:: THE TASK ::
Within the records below, find the line with "an der Wahrheit" and the line with "Kontakta någon i diabetesteamet om du har", then reproduce exactly those two lines and all lines between them, without any picture.

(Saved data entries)
-- Opening Marker --

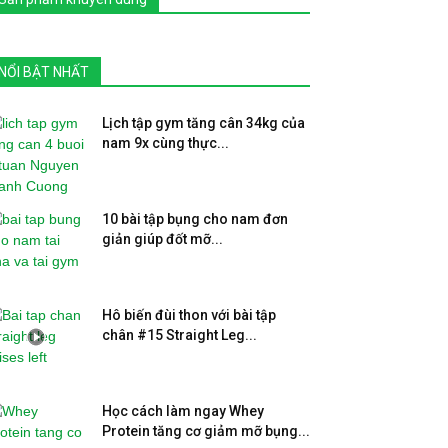
NỔI BẬT NHẤT
Lịch tập gym tăng cân 34kg của
nam 9x cùng thực...
10 bài tập bụng cho nam đơn
giản giúp đốt mỡ...
Hô biến đùi thon với bài tập
chân #15 Straight Leg...
Học cách làm ngay Whey
Protein tăng cơ giảm mỡ bụng...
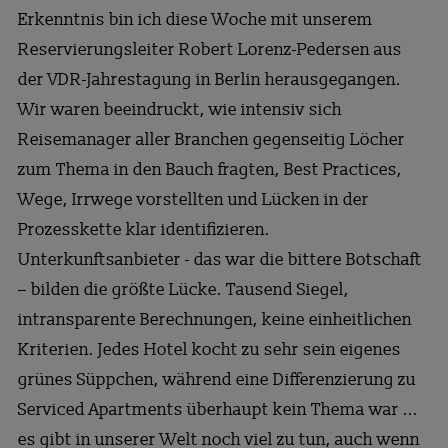
Erkenntnis bin ich diese Woche mit unserem
Reservierungsleiter Robert Lorenz-Pedersen aus
der VDR-Jahrestagung in Berlin herausgegangen.
Wir waren beeindruckt, wie intensiv sich
Reisemanager aller Branchen gegenseitig Löcher
zum Thema in den Bauch fragten, Best Practices,
Wege, Irrwege vorstellten und Lücken in der
Prozesskette klar identifizieren.
Unterkunftsanbieter - das war die bittere Botschaft
– bilden die größte Lücke. Tausend Siegel,
intransparente Berechnungen, keine einheitlichen
Kriterien. Jedes Hotel kocht zu sehr sein eigenes
grünes Süppchen, während eine Differenzierung zu
Serviced Apartments überhaupt kein Thema war ...
es gibt in unserer Welt noch viel zu tun, auch wenn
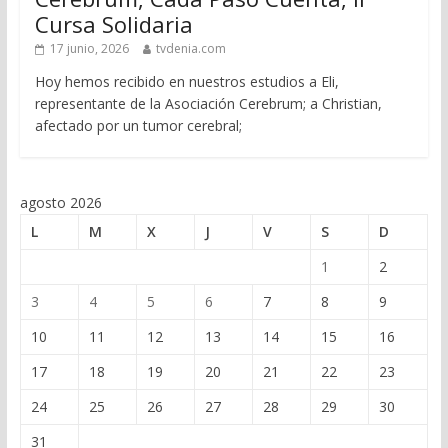
Cursa Solidaria
17 junio, 2026
tvdenia.com
Hoy hemos recibido en nuestros estudios a Eli,
representante de la Asociación Cerebrum; a Christian,
afectado por un tumor cerebral;
agosto 2026
L
M
X
J
V
S
D
1
2
3
4
5
6
7
8
9
10
11
12
13
14
15
16
17
18
19
20
21
22
23
24
25
26
27
28
29
30
31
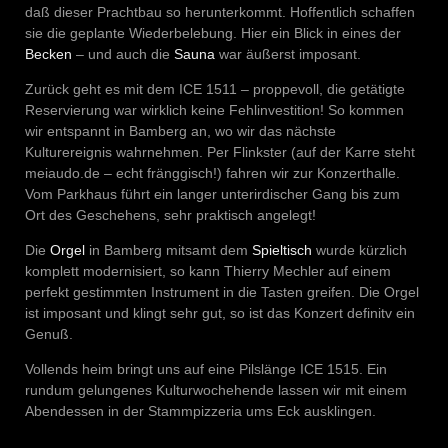
daß dieser Prachtbau so herunterkommt. Hoffentlich schaffen
sie die geplante Wiederbelebung. Hier ein Blick in eines der
Becken
– und auch die
Sauna
war äußerst imposant.
Zurück geht es mit dem ICE 1511 – proppevoll, die getätigte
Reservierung war wirklich keine Fehlinvestition! So kommen
wir entspannt in Bamberg an, wo wir das nächste
Kulturereignis wahrnehmen. Per Flinkster (auf der Karre steht
meiaudo.de – echt fränggisch!) fahren wir zur Konzerthalle.
Vom Parkhaus führt ein langer unterirdischer Gang bis zum
Ort des Geschehens, sehr praktisch angelegt!
Die
Orgel
in Bamberg mitsamt dem
Spieltisch
wurde kürzlich
komplett modernisiert, so kann Thierry Mechler auf einem
perfekt gestimmten Instrument in die Tasten greifen. Die Orgel
ist imposant und klingt sehr gut, so ist das Konzert definitv ein
Genuß.
Vollends heim bringt uns auf eine Pilslänge ICE 1515. Ein
rundum gelungenes Kulturwochehende lassen wir mit einem
Abendessen in der Stammpizzeria ums Eck ausklingen.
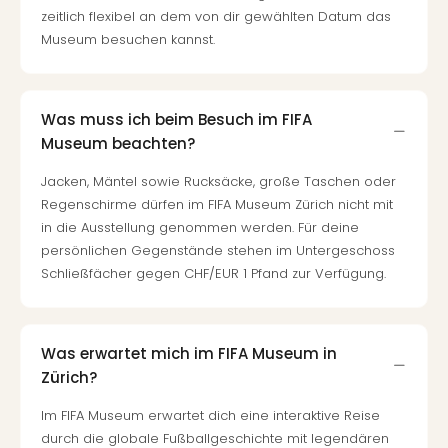
Of
zeitlich flexibel an dem von dir gewählten Datum das
Thro
Museum besuchen kannst.
Stud
Tour
Swar
Krist
Was muss ich beim Besuch im FIFA
Mini
Museum beachten?
Wun
Ham
Jacken, Mäntel sowie Rucksäcke, große Taschen oder
War
Regenschirme dürfen im FIFA Museum Zürich nicht mit
Bros.
in die Ausstellung genommen werden. Für deine
Stud
persönlichen Gegenstände stehen im Untergeschoss
Tour
Schließfächer gegen CHF/EUR 1 Pfand zur Verfügung.
Lon
–
The
Was erwartet mich im FIFA Museum in
Mak
Zürich?
of
Harr
Im FIFA Museum erwartet dich eine interaktive Reise
Pott
durch die globale Fußballgeschichte mit legendären
An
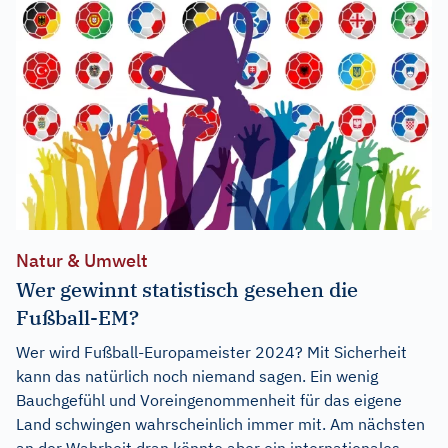
Natur & Umwelt
Wer gewinnt statistisch gesehen die
Fußball-EM?
Wer wird Fußball-Europameister 2024? Mit Sicherheit
kann das natürlich noch niemand sagen. Ein wenig
Bauchgefühl und Voreingenommenheit für das eigene
Land schwingen wahrscheinlich immer mit. Am nächsten
an der Wahrheit dran könnte aber ein internationales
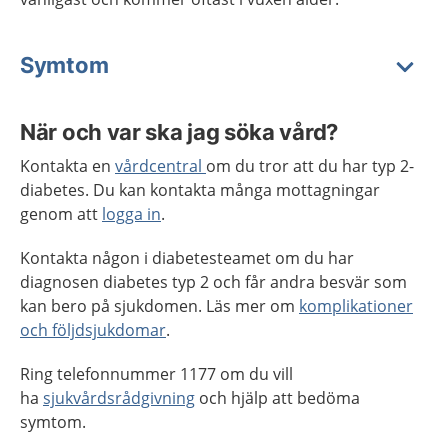
Symtom
När och var ska jag söka vård?
Kontakta en
vårdcentral
om du tror att du har typ 2-
diabetes. Du kan kontakta många mottagningar
genom att
logga in
.
Kontakta någon i diabetesteamet om du har
diagnosen diabetes typ 2 och får andra besvär som
kan bero på sjukdomen. Läs mer om
komplikationer
och följdsjukdomar
.
Ring telefonnummer 1177 om du vill
ha
sjukvårdsrådgivning
och hjälp att bedöma
symtom.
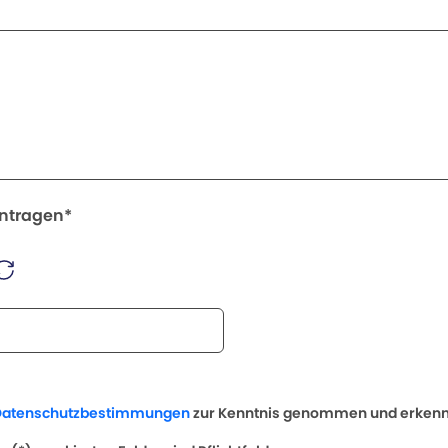
intragen*
Datenschutzbestimmungen
zur Kenntnis genommen und erkenne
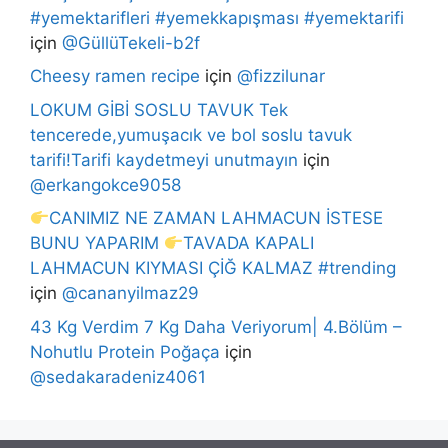
#yemektarifleri #yemekkapışması #yemektarifi
için
@GüllüTekeli-b2f
Cheesy ramen recipe
için
@fizzilunar
LOKUM GİBİ SOSLU TAVUK Tek
tencerede,yumuşacık ve bol soslu tavuk
tarifi!Tarifi kaydetmeyi unutmayın
için
@erkangokce9058
CANIMIZ NE ZAMAN LAHMACUN İSTESE
BUNU YAPARIM
TAVADA KAPALI
LAHMACUN KIYMASI ÇİĞ KALMAZ #trending
için
@cananyilmaz29
43 Kg Verdim 7 Kg Daha Veriyorum| 4.Bölüm –
Nohutlu Protein Poğaça
için
@sedakaradeniz4061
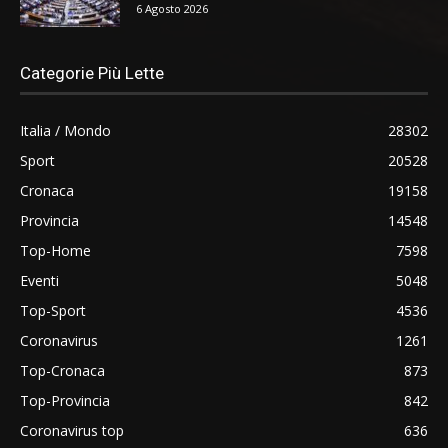
6 Agosto 2026
Categorie Più Lette
Italia / Mondo
28302
Sport
20528
Cronaca
19158
Provincia
14548
Top-Home
7598
Eventi
5048
Top-Sport
4536
Coronavirus
1261
Top-Cronaca
873
Top-Provincia
842
Coronavirus top
636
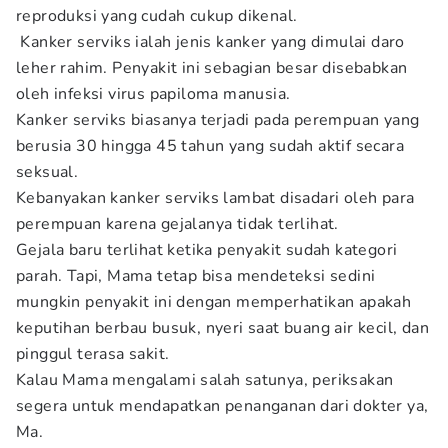
reproduksi yang cudah cukup dikenal.
Kanker serviks ialah jenis kanker yang dimulai daro
leher rahim. Penyakit ini sebagian besar disebabkan
oleh infeksi virus papiloma manusia.
Kanker serviks biasanya terjadi pada perempuan yang
berusia 30 hingga 45 tahun yang sudah aktif secara
seksual.
Kebanyakan kanker serviks lambat disadari oleh para
perempuan karena gejalanya tidak terlihat.
Gejala baru terlihat ketika penyakit sudah kategori
parah. Tapi, Mama tetap bisa mendeteksi sedini
mungkin penyakit ini dengan memperhatikan apakah
keputihan berbau busuk, nyeri saat buang air kecil, dan
pinggul terasa sakit.
Kalau Mama mengalami salah satunya, periksakan
segera untuk mendapatkan penanganan dari dokter ya,
Ma.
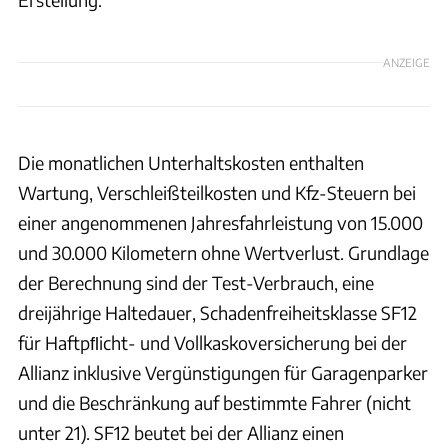
ANZEIGE
Die monatlichen Unterhaltskosten enthalten
Wartung, Verschleißteilkosten und Kfz-Steuern bei
einer angenommenen Jahresfahrleistung von 15.000
und 30.000 Kilometern ohne Wertverlust. Grundlage
der Berechnung sind der Test-Verbrauch, eine
dreijährige Haltedauer, Schadenfreiheitsklasse SF12
für Haftpﬂicht- und Vollkaskoversicherung bei der
Allianz inklusive Vergünstigungen für Garagenparker
und die Beschränkung auf bestimmte Fahrer (nicht
unter 21). SF12 beutet bei der Allianz einen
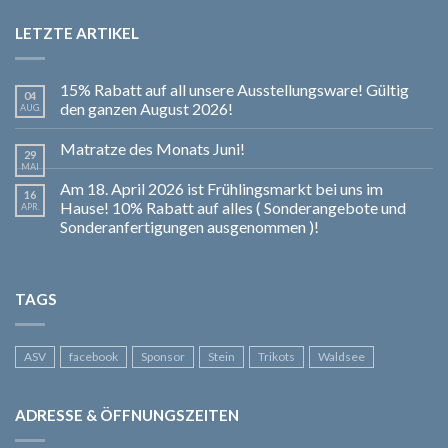
LETZTE ARTIKEL
15% Rabatt auf all unsere Ausstellungsware! Gültig
04
den ganzen August 2026!
AUG.
Matratze des Monats Juni!
29
MAI
Am 18. April 2026 ist Frühlingsmarkt bei uns im
16
Hause! 10% Rabatt auf alles ( Sonderangebote und
APR.
Sonderanfertigungen ausgenommen )!
TAGS
ASV
facebook
Sponsor
Stein
Trikots
Waldsee
ADRESSE & ÖFFNUNGSZEITEN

-- Closing Marker --

:: ANSWER FOR THIS EXERCISE ::
an der Wahrheit dran könnte aber ein internationales
Symtom
När och var ska jag söka vård?
Kontakta en
vårdcentral
om du tror att du har typ 2-
diabetes. Du kan kontakta många mottagningar
genom att
logga in
.
Kontakta någon i diabetesteamet om du har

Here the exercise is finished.